→ **CONSIGNES DE L'EXERCICE**:
a: Répondez aux questions suivantes à partir du texte sur le communisme et le communisme libertaire :
(i) Quel objectif commun aux communistes et aux communistes libertaires le texte indique-t-il ?
(ii) D'après la citation, le mouvement de la bourgeoisie libérale tend-il aux tractations ou à la lutte ?
(iii) De quel ouvrage la citation finale est-elle extraite ?
b: Rédigez la suite du texte sur le communisme et le communisme libertaire, en partant de la citation de Lénine qui le clôt.

→ **TEXTE DE L'EXERCICE**:
- - - - -

Communisme ou communisme libertaire? Avant-Garde ou syndicat?
Les communistes et les communistes libertaires ont le même objectif : une société sans classes et sans Etat. De la même manière, communistes et communistes libertaires considèrent que l'objectif de toute activité révolutionnaire est la mise en avant intransigeante de la nécessité de révolution.
Cela les différencie des opportunistes.
« Le mouvement prolétarien a, en raison des particularités fondamentales de cette classe sous le capitalisme, une tendance inflexible à se transformer en lutte âpre pour le tout, pour la victoire complète sur toutes les force ténébreuses d'exploitation et d'asservissement.
Par contre, le mouvement de la bourgeoisie libérale tend pour les mêmes raisons (c'est-à-dire par suite des particularités essentielles de la situation de la bourgeoisie) aux tractations et non à la lutte, à l'opportunisme et non au radicalisme, à l'inventaire modeste des acquisitions les plus réalisables, les plus probables et les plus immédiates, et non à la revendication hardie, résolue et « dépourvue de tact » d'une victoire totale.
Quiconque combat vraiment revendique évidemment tout; quiconque préfère les tractations à la lutte désigne naturellement, à l'avance, les « petites concessions » dont il est disposé à se contenter dans le meilleur des cas (dans le pire des cas, il se contentera même de ne pas lutter, c'est-à-dire d'une longue paix avec les maîtres de l'ancien régime). » (Lénine, Sophismes politiques)

- - - - -

→ **ENTRÉES DU CORPUS**:
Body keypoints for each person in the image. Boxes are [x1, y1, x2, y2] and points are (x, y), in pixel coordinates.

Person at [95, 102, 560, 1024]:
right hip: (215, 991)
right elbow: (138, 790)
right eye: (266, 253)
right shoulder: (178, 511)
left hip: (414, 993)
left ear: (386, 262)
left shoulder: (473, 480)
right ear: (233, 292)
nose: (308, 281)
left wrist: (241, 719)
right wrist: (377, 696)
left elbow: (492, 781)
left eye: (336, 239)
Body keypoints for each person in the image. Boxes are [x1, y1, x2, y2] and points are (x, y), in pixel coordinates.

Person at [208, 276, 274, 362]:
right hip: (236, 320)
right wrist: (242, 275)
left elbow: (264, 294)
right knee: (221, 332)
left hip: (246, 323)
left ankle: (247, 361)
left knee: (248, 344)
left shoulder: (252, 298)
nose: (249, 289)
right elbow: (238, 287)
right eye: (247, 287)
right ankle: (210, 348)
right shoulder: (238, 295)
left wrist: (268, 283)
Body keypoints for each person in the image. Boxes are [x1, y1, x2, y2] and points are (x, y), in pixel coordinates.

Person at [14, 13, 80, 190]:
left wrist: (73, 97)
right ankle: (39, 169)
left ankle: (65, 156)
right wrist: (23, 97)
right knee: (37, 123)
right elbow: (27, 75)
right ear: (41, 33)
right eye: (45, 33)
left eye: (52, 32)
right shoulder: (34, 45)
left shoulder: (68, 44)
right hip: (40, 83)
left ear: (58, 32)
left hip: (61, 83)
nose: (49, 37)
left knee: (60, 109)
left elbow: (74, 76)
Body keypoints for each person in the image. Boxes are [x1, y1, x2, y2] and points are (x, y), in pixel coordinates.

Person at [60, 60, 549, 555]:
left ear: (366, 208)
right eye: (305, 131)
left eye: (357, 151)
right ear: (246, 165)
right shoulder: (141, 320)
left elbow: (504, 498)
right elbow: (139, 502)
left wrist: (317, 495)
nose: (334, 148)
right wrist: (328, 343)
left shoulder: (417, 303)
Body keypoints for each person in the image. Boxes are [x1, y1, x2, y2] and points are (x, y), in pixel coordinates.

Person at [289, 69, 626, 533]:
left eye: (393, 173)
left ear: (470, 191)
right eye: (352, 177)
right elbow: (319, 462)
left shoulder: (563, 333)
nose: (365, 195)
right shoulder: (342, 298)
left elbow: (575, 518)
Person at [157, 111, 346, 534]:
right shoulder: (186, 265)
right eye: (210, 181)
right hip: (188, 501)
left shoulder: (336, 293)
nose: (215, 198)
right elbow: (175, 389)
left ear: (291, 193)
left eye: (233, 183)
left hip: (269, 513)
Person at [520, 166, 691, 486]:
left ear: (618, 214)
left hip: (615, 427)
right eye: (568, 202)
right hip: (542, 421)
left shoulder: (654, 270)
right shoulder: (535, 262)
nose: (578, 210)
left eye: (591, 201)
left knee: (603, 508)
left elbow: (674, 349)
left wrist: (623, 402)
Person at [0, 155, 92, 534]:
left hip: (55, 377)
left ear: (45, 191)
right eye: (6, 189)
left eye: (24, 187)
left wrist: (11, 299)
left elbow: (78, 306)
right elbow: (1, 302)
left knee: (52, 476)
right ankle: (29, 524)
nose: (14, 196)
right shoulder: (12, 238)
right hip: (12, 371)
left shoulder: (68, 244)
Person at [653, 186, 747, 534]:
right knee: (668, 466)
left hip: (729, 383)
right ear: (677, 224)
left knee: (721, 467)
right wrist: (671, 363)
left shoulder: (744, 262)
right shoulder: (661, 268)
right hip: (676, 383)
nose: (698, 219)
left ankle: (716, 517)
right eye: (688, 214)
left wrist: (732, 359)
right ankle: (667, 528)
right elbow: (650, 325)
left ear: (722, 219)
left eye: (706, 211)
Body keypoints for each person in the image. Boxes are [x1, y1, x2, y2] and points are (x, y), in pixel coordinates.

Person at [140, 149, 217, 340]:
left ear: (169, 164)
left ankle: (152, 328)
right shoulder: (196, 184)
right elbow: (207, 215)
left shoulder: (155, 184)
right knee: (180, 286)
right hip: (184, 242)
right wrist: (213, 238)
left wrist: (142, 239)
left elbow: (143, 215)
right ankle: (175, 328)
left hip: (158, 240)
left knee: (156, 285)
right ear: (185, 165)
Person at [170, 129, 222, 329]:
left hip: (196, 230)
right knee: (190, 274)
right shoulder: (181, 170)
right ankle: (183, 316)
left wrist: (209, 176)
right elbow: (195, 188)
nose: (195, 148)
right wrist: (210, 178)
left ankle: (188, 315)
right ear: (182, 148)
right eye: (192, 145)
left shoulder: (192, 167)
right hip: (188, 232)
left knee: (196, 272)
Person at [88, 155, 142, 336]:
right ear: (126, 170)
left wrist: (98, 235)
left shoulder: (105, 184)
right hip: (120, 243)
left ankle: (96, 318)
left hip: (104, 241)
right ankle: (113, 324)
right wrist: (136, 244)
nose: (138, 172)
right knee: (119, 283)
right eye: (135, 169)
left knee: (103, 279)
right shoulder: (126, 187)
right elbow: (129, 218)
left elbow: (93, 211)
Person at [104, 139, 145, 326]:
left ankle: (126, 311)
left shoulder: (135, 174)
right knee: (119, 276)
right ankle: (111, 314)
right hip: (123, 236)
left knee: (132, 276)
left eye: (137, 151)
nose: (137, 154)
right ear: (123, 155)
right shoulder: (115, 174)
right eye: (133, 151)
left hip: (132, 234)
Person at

- - - - -

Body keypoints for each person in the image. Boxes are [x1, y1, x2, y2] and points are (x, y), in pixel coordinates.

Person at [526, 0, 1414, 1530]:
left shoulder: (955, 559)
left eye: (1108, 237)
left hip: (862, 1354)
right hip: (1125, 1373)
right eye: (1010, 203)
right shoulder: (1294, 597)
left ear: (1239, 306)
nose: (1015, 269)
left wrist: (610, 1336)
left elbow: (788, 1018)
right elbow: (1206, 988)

- - - - -

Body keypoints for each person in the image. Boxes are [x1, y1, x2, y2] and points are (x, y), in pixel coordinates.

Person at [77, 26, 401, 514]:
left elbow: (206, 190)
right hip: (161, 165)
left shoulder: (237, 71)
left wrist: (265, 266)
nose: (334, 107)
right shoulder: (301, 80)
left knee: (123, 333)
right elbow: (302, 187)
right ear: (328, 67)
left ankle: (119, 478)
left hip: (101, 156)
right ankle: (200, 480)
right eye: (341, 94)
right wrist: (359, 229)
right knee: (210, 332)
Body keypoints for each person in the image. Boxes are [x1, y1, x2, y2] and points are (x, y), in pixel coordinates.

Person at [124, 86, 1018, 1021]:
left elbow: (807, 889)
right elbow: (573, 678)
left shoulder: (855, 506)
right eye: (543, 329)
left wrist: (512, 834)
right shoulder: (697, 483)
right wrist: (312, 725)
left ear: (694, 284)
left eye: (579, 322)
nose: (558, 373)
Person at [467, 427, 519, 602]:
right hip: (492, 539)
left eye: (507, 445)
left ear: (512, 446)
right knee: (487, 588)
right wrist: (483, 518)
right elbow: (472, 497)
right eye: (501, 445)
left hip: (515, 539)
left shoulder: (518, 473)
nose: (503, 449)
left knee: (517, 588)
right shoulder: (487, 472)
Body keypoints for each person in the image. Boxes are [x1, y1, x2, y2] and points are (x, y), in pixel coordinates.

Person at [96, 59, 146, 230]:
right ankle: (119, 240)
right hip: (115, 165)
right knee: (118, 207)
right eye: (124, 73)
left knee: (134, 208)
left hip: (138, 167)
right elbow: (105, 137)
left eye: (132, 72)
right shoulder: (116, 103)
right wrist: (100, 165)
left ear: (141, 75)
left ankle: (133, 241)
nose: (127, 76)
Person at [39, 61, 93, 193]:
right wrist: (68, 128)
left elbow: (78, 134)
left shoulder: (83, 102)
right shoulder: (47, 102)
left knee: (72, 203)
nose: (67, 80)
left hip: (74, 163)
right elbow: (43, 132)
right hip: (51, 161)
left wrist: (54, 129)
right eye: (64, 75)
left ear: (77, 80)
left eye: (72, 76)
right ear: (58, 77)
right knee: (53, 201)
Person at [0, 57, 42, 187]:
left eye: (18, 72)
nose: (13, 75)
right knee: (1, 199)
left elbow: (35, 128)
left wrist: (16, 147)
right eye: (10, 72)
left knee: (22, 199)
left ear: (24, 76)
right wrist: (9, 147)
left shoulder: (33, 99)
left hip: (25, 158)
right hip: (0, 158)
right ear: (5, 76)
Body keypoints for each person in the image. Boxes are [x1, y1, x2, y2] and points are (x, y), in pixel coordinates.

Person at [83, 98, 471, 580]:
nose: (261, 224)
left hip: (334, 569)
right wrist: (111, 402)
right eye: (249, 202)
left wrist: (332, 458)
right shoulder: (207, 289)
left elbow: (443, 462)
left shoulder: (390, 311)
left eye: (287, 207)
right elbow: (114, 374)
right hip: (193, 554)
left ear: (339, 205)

- - - - -

→ **RÉPONSES AUX CONSIGNES**:
a:
(i) Une société sans classes et sans Etat.
(ii) Aux tractations.
(iii) De *Sophismes politiques*, de Lénine.

b:
L'objectif des communistes et des communistes libertaires est donc le même.
Les communistes libertaires fondent leurs activités sur la lutte des classes, à l'opposé des anarchistes qui le plus souvent la rejettent et fondent leurs luttes sur la défense d'« idées. »
Ils sont partisans d'un travail de fond, pour que les masses luttent et fassent la révolution. Communistes libertaires et communistes sont d'accord sur le principe : il faut que les masses s'unissent pour lutter non pas simplement contre un seul patron, mais contre la classe des patrons.
Les communistes libertaires rejettent très clairement l'opportunisme syndical typique sur cette question.
Il faut que la classe opprimée s'unisse, prenne conscience de sa force, et renverse la classe dominante. Ou comme le dit Lénine :
« Tous conviennent que nous devons organiser la lutte de classe du prolétariat. Mais qu'est-ce que la lutte de classe?
Lorsque les ouvriers d'une fabrique, ou d'une profession, affrontent leur ou leurs patrons, est-ce là la lutte de classe?
Non, ce n'est en encore qu'un faible embryon.
La lutte des ouvriers ne devient lutte de classe que lorsque tous les représentants d'avant-garde de l'ensemble de la classe ouvrière de tout le pays ont conscience de former une seule classe ouvrière et commencent à agir non pas contre tel ou tel patron, mais contre la classe des capitalistes. » (Lénine, Notre tâche immédiate)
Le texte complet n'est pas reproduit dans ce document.